October 12, 2011

1930s Orange Cake is the bee's knees!

Day 285 of Vintage 365


It's by no means a secret to say the 1930s were a challenging decade - indeed, they were one of the hardest in recent human history. Yet, even in the face of immense hardship, the decade was able to produce many wonderful, endearing recipes.

Likewise, it also gave up scores of incredible people, including my maternal grandma, Bernice, who was born on October 14, 1930. With her birthday just around the corner this Friday, I knew that today's recipe post simply had to feature a cake.

Much like many aspects of the thirties themselves, I wouldn't call my grandma flashy.
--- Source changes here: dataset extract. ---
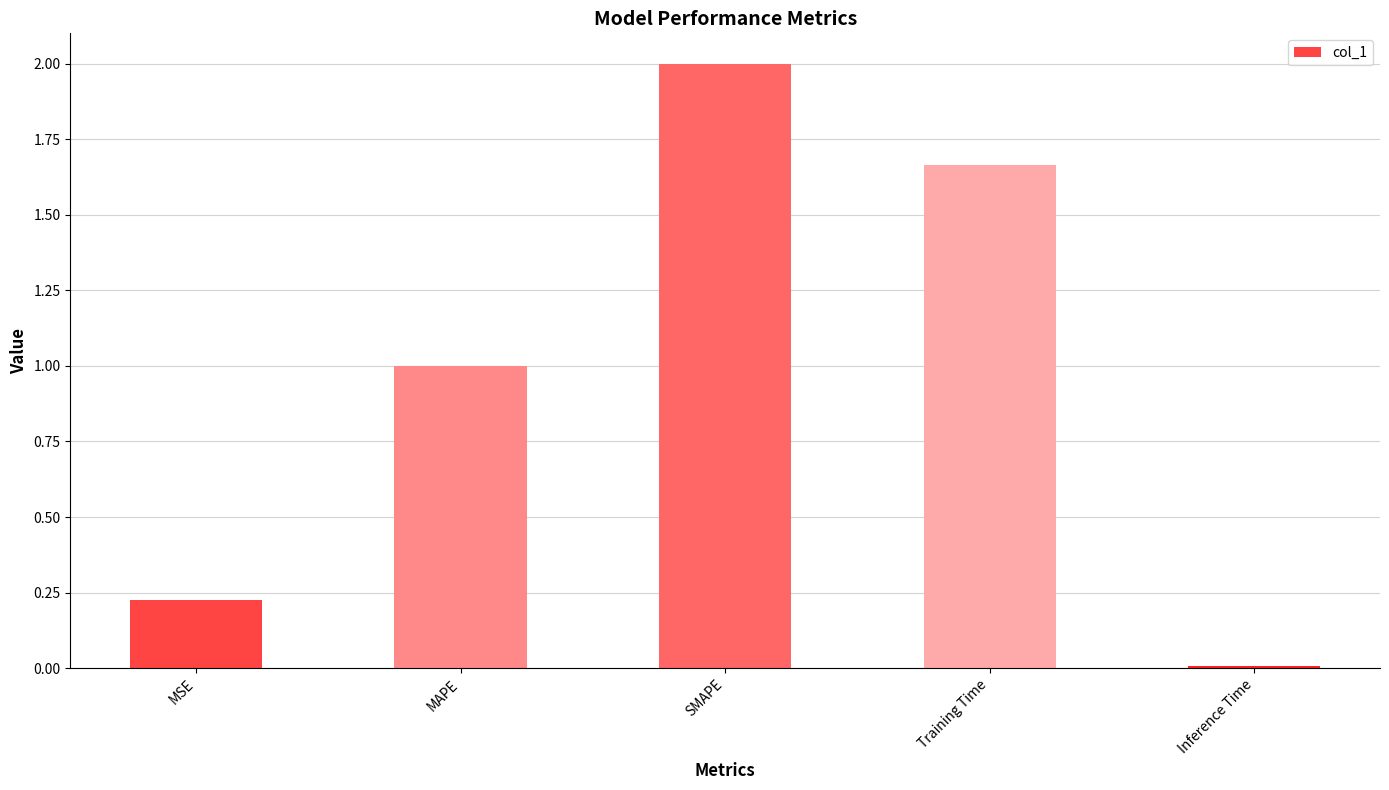

Are the bars horizontal?

No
Far from simple, but in no way chichi either, she's a woman of dignified class and charm, beauty and spirit who's taught me much over the years.

My grandma's never been the most girly-girl of gals, instead her style is refined and classic, elegant and unfussy. Thus a bells-and-whistles sort of birthday cake piled with mountains of frosting or multi-coloured embellishments just wouldn't seem right for her special day.

Instead, if I was able to celebrate her birthday this week with her in person (we live on opposite sides of the country, so unfortunately that's not possible this year), I would make her the delicious (not to mention entirely au courant) sounding Layered Orange Cake pictured below.

{Fresh, sweet, and wonderfully suited to an array of occasions, this delightful 1930s orange cake is sure to go down a treat (to borrow a term from the Brits) at your next event. Image via Daily Bungalow on Flickr. Click here for a larger version of this delicious vintage cake recipe.}


True to the thrifty spirit of the 30s, this cake calls for a minimum of ingredients, most (if not all) of which any one of us would have on hand right this very moment.

While not ornate, there's nothing boring or plain Jane about this lovely citrus dessert. You could proudly bring it out all year long, for anniversaries, showers, bake sales, dinner parties, holidays, and of course, birthdays, too!

It’s an endearing gem of a recipe that’s every bit as sweet and timeless as my grandma herself.


  1. Jessica, this is a great post! I have to try out that recipe, and I'll let you know how it turns out.

  2. Great post! You write very well and you honoured the orange cake perfectly!